### [EXERCISE BRIEF]
For the entries below, state how many lines contain the word "middle" and add nothing else.

### [GIVEN DATA]
*** Block opens ***
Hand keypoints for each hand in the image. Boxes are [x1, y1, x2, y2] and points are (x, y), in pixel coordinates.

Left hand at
*** Block closes ***
*** Block opens ***
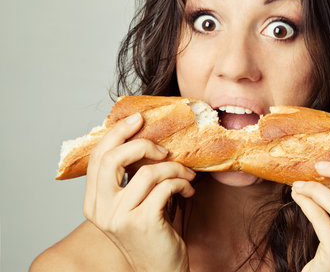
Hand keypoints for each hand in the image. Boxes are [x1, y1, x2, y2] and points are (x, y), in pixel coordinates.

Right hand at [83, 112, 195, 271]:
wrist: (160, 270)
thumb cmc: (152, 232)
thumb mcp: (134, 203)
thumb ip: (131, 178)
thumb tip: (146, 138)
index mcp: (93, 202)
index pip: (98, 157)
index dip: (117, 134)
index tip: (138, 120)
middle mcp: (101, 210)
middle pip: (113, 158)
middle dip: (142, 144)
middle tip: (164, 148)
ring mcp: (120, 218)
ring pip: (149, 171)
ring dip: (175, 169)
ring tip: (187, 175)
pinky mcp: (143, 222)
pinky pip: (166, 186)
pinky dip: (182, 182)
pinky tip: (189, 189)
*** Block closes ***
### [YOUR RESPONSE]
4